Assignment
Among the entries below, how many lines contain the string "reset"? Only the number, please.

Stored records:
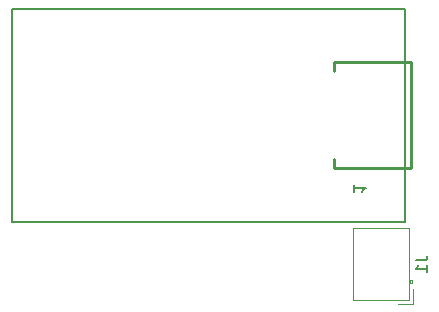
<source format=gbo>
%TF.GenerationSoftware,KiCad,Pcbnew,9.0.5*%
%TF.CreationDate,2025-10-27T12:52:04+01:00*%
%TF.ProjectId,mastermind,6d617374-6572-46d6-996e-642e6b696361,rev?*%
%TF.SameCoordinates,Original*%
%TF.FileFunction,Legend,Bot*%
%TF.FilePolarity,Positive*%
%FSLAX46Y46*%
G04 Gerber Fmt 4.6, Leading zero omitted, Abs format (unit mm)*
G04 Created by KiCad (PCBNEW 9.0.5) date 2025-10-27 12:52:04*
%MOMM*%
%LPD*%
G01*
G04 APERTURE LIST*
%ADD10C,0.150000*%
%ADD11C,0.254000*%
%ADD12C,0.200000*%
%ADD13C,0.120000*%
G04 APERTURE END LIST*
D10*
X157123162Y-96275943D02*
X157123162Y-96847371D01*
X157123162Y-96561657D02*
X158123162Y-96561657D01*
X158123162Y-96561657D02*
X157980305Y-96656895D01*
X157980305Y-96656895D02*
X157885067Y-96752133D01*
X157885067Y-96752133D02*
X157837448Y-96847371D01*
X162354819Y-102666666D02*
X163069104Y-102666666D01*
X163069104Y-102666666D02*
X163211961Y-102619047D01*
X163211961Y-102619047D02*
X163307200Y-102523809D01*
X163307200Y-102523809D02*
X163354819Y-102380952D01*
X163354819Y-102380952D02*
X163354819Y-102285714D01*
X163354819Y-103666666D02*
X163354819Y-103095238D01*
X163354819Y-103380952D02*
X162354819Y-103380952D01*
X162354819Y-103380952D02*
X162497676Y-103285714D01*
X162497676Y-103285714D02*
X162592914Y-103190476D01*
X162592914Y-103190476D02*
X162640533Y-103095238D01*
D11*
%TO.C,U1*%
X161952440Y-94879990D02*
X155452450Y-94879990D01*
X155452450Y-94175520D02*
X155452450Y-94121060D01*
X155452450Y-94884460D02*
X155452450Y-94175520D01*
X155452450Y-86638810D02*
X155452450Y-85880010D01*
X161952440Y-85880010D02*
X155452450Y-85880010D01*
D12*
X161488391Y-81357540D02*
X128150010Y-81357540D01*
X128150010Y-99402441D01*
X161488391Y-99402441D01*
X161488391Y-81357540D01*
D11*
X161952440Y-94830000D02*
X161952440Y-85880010D01*
X161952440Y-94879990D02*
X161952440Y-94830000D01*
X155452450Y-86638810D02*
X155452450Y-85880010D01*
X155452450Y-94175520D02*
X155452450Y-94121060D01*
X155452450Y-94884460D02*
X155452450Y-94175520D01*
X161952440Y-85880010D02*
X155452450Y-85880010D01*
X161952440Y-94830000D02*
X161952440Y-85880010D01*
X161952440Y-94879990D02*
X155452450Y-94879990D01*
X161952440Y-94879990D02*
X161952440Y-94830000D01*
D13*
%TO.C,J1*%
X157090000Y-99940000D02*
X161810000Y-99940000D01*
X157090000Y-106060000D02*
X157090000Y-99940000D01*
X161810000Y-99940000D02*
X161810000Y-106060000D01*
X161810000Y-104300000D02*
X162010000Y-104300000D01*
X161810000Y-106060000D02*
X157090000Y-106060000D01*
X161910000Y-104300000D02*
X161910000Y-104600000D01*
X162010000Y-104300000D02*
X162010000Y-104600000D01*
X162010000Y-104600000D02*
X161810000Y-104600000D01*
X162110000Y-105110000D02*
X162110000Y-106360000D01*
X162110000Y-106360000D02*
X160860000Y-106360000D01*
%TD*%
M02*

</source>
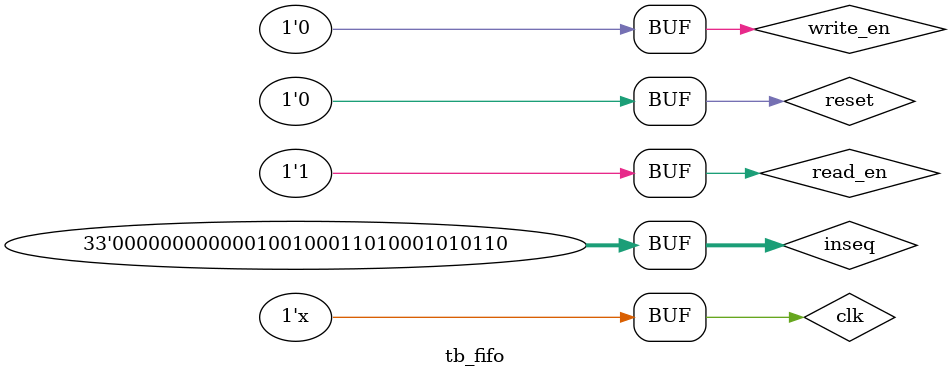
<source format=v>
module tb_fifo();

parameter DATA_WIDTH = 4 ;
parameter ADDRESS_WIDTH = 4 ;


reg [DATA_WIDTH-1:0] fifo_in;
wire empty;
wire full;
reg write_en;
reg read_en;
reg reset;
wire [DATA_WIDTH-1:0] fifo_out;
reg clk;
reg [32:0] inseq;
integer i;
fifo_top f(
.clk(clk),
.reset(reset),
.empty(empty),
.full(full),
.write_en(write_en),
.read_en(read_en),
.fifo_in(fifo_in),
.fifo_out(fifo_out)
);


always #10 clk=~clk;

initial begin

clk <=0;
reset <= 1;
fifo_in<=0;
write_en <=1;

end

initial begin

#60 reset <= 0;
read_en<=0;
inseq <= 32'h123456;
i<=0;
#160 write_en <=0;
#160 read_en<=1;
end
always@(posedge clk)begin
fifo_in<= inseq>>i;
i<=i+1;
end
endmodule
</source>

Output
4